REQUIRED ACTIONS
A) According to the pandas groupby text, which four columns does the chemical_data.csv dataset include?
B) Transcribe the part of the pandas groupby text that opens with the words containing "# a grouped_df" and closes with "max_bp = grouped_df['BoilingPoint'].max()".
C) Write the next part of the pandas groupby text, picking up after its final line.

TEXT EXTRACT
────────

Advanced aggregation. It is possible to group and aggregate data based on a specific property. This can be useful for analyzing data. The function that is used for this is called "groupby". <br>
"Groupby" takes so called categorized data, meaning data that can be placed into a group, and does something to all entries in this group. As an example: in our we could use the solubility. This solubility is clearly separated into missiple, inmissible and other values.

In [None]:
#Group by solubility
grouped_df = df.groupby('Solubility') 
# a grouped_df is a structure that is sorted by the groups. 
# In data analysis this is also called a "pipe" = pipeline for further analysis.

#Calculate the mean molecular weight for each group
mean_mw = grouped_df['MolecularWeight'].mean()

#Calculate the maximum boiling point for each group
max_bp = grouped_df['BoilingPoint'].max()

# plot the two values vs each other as a test
import matplotlib.pyplot as plt
fig,ax=plt.subplots()
ax.plot(mean_mw,max_bp,'*')

EXERCISE: Analyzing Chemical Data with Pandas

Provide the students with a CSV file named "chemical_data.csv" containing information about different chemical compounds. The dataset includes the following columns: 

CompoundName
MolecularWeight
BoilingPoint
Solubility

Use Pandas to read the chemical_data.csv file and create a DataFrame. Explore the first few rows of the DataFrame.

1) Find the compound with the highest boiling point using Pandas
2) Print the compounds with a solubility greater than 1 g/100 mL
3) Calculate the average molecular weight of the compounds and save this as a new column
4) Write the DataFrame to file using to_csv().

────────

DATASET EXCERPT
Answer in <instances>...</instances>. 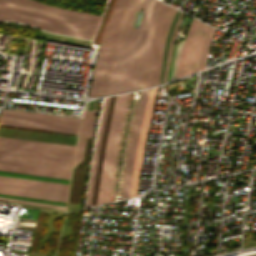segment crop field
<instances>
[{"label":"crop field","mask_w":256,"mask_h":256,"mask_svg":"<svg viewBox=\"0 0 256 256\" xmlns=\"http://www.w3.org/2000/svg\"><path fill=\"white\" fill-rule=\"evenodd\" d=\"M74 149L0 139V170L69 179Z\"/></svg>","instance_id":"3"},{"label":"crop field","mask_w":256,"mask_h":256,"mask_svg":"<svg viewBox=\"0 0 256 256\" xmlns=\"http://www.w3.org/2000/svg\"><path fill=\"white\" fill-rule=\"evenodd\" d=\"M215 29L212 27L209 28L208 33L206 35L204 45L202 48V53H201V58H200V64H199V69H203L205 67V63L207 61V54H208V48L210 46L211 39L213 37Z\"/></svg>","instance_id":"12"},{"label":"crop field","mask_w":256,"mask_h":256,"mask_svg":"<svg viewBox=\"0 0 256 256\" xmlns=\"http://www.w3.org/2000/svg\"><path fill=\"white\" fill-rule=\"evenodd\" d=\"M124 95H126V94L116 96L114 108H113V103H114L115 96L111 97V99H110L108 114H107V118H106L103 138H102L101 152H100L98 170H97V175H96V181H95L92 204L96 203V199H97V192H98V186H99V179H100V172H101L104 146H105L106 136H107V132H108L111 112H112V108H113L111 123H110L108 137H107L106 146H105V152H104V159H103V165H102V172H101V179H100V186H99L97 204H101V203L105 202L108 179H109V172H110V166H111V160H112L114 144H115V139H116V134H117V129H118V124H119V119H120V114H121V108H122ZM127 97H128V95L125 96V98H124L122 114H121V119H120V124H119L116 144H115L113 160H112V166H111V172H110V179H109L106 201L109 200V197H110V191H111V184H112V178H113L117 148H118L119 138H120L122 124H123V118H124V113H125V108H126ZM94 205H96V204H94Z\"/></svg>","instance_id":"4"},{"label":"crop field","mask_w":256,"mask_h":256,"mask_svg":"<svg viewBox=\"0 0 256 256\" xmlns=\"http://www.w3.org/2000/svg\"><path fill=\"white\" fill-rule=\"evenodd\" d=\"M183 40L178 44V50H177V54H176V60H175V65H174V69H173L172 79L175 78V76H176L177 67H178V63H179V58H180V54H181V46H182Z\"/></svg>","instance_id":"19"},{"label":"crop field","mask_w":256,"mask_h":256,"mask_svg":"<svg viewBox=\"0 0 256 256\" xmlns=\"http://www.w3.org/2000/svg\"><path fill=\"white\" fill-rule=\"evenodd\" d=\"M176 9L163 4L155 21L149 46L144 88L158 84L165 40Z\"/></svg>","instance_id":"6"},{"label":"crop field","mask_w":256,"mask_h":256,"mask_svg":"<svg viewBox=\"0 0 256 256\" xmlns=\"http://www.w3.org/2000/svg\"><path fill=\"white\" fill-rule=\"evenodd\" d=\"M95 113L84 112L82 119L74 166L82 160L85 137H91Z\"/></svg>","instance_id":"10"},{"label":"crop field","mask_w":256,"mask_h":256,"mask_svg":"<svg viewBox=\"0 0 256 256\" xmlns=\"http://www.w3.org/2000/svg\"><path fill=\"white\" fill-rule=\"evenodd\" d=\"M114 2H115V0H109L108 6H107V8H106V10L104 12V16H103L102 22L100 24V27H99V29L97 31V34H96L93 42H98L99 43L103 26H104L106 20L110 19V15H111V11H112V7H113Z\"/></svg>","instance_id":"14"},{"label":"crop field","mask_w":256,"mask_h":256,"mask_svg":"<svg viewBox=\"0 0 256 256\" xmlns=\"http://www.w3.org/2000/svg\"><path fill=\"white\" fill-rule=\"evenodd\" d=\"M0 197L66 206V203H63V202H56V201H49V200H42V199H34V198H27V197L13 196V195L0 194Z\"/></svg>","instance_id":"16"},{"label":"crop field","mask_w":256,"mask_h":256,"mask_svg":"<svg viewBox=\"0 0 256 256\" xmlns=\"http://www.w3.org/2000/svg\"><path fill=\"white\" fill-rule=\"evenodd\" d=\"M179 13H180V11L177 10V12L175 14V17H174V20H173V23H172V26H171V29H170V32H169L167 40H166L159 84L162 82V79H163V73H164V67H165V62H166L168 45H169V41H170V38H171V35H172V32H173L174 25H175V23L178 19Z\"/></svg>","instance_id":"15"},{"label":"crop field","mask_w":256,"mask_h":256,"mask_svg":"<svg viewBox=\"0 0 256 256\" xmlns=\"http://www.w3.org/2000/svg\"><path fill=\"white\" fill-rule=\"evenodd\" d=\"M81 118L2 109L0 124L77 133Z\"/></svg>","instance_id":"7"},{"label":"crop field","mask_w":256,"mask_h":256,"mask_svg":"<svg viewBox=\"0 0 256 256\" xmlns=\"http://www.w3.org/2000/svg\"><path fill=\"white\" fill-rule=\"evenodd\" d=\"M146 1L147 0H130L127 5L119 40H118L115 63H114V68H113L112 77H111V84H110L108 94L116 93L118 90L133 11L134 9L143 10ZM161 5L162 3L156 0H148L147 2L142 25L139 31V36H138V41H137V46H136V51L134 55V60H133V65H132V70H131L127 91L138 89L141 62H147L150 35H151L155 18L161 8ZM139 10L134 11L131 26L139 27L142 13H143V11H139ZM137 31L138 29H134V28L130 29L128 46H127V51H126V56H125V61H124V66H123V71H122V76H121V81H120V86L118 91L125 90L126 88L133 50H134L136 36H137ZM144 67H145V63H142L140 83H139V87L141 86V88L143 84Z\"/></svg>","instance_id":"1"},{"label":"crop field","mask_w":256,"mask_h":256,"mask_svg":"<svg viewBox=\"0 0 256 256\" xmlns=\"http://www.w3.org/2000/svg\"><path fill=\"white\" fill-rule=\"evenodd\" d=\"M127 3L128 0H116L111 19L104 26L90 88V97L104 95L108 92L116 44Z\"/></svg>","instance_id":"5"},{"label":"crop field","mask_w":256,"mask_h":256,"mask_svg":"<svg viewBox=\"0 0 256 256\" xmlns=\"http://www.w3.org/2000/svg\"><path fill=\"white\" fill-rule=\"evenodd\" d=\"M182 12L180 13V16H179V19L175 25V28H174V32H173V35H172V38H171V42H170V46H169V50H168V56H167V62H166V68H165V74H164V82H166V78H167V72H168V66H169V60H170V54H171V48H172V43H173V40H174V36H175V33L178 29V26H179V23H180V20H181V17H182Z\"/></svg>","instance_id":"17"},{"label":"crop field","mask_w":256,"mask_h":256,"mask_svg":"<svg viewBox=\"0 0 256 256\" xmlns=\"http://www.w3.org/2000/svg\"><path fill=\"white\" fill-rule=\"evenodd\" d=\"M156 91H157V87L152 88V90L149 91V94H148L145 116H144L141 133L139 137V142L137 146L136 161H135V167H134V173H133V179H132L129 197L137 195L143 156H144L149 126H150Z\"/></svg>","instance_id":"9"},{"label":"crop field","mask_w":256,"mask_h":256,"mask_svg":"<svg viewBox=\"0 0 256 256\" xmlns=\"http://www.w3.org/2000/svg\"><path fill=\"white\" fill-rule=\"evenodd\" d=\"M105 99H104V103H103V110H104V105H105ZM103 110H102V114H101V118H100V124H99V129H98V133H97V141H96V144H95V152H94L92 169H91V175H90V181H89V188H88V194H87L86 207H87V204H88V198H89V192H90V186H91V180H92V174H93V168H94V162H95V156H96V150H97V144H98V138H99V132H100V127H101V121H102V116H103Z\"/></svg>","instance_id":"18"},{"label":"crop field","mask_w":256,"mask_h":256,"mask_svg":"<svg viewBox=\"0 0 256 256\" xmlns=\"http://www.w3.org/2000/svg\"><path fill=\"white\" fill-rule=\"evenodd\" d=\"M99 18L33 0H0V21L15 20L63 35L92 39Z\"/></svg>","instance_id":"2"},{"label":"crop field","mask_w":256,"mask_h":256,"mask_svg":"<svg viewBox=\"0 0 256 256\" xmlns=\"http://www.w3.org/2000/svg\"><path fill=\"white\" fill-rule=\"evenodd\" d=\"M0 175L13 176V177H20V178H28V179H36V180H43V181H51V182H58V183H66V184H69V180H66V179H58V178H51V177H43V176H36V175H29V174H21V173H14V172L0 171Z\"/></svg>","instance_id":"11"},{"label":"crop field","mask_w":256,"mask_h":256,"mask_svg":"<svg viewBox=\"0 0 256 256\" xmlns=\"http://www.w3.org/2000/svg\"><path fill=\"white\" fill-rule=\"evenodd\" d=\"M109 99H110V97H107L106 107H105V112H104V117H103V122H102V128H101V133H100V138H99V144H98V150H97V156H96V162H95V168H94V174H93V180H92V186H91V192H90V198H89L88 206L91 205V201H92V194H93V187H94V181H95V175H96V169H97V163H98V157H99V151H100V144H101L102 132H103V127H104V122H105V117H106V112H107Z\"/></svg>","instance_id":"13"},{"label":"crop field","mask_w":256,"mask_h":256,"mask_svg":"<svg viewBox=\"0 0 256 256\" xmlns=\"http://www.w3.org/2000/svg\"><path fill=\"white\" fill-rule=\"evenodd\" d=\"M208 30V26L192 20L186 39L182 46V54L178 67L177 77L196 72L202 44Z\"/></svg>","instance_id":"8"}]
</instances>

────────

FINAL RESULTS
A) CompoundName, MolecularWeight, BoilingPoint and Solubility.

B)
# a grouped_df is a structure that is sorted by the groups. 
# In data analysis this is also called a "pipe" = pipeline for further analysis.

#Calculate the mean molecular weight for each group
mean_mw = grouped_df['MolecularWeight'].mean()

#Calculate the maximum boiling point for each group
max_bp = grouped_df['BoilingPoint'].max()

C)
Pandas can also be combined with other libraries such as Matplotlib to visualise the data. For example, we can create a scatter plot between the molecular weight and the boiling points.

In [None]:
import matplotlib.pyplot as plt

plt.scatter(df['BoilingPoint'], df['MolecularWeight'])
plt.xlabel('Boiling Point (°C)')
plt.ylabel('Molecular Weight (g/mol)')
plt.show()

Here, we will used the cheminformatics library RDKit to calculate descriptors for a dataset containing chemical structures in the form of smiles. 

### Note!! Here you need to have installed rdkit (not included in anaconda)  (see [here](https://www.rdkit.org/docs/Install.html))

In [None]:
import rdkit
from rdkit import Chem
from rdkit.Chem import Descriptors

#Read the dataset as SMILES string < TO BE DONE
df = pd.read_csv('smiles.csv')

def calculate_descriptor(smiles, descriptor): 
    mol = Chem.MolFromSmiles(smiles) # Load the molecule from the SMILES string
    return descriptor()

df['MolecularWeight'] = df['SMILES'].apply(lambda x: calculate_descriptor(x, Descriptors.MolWt))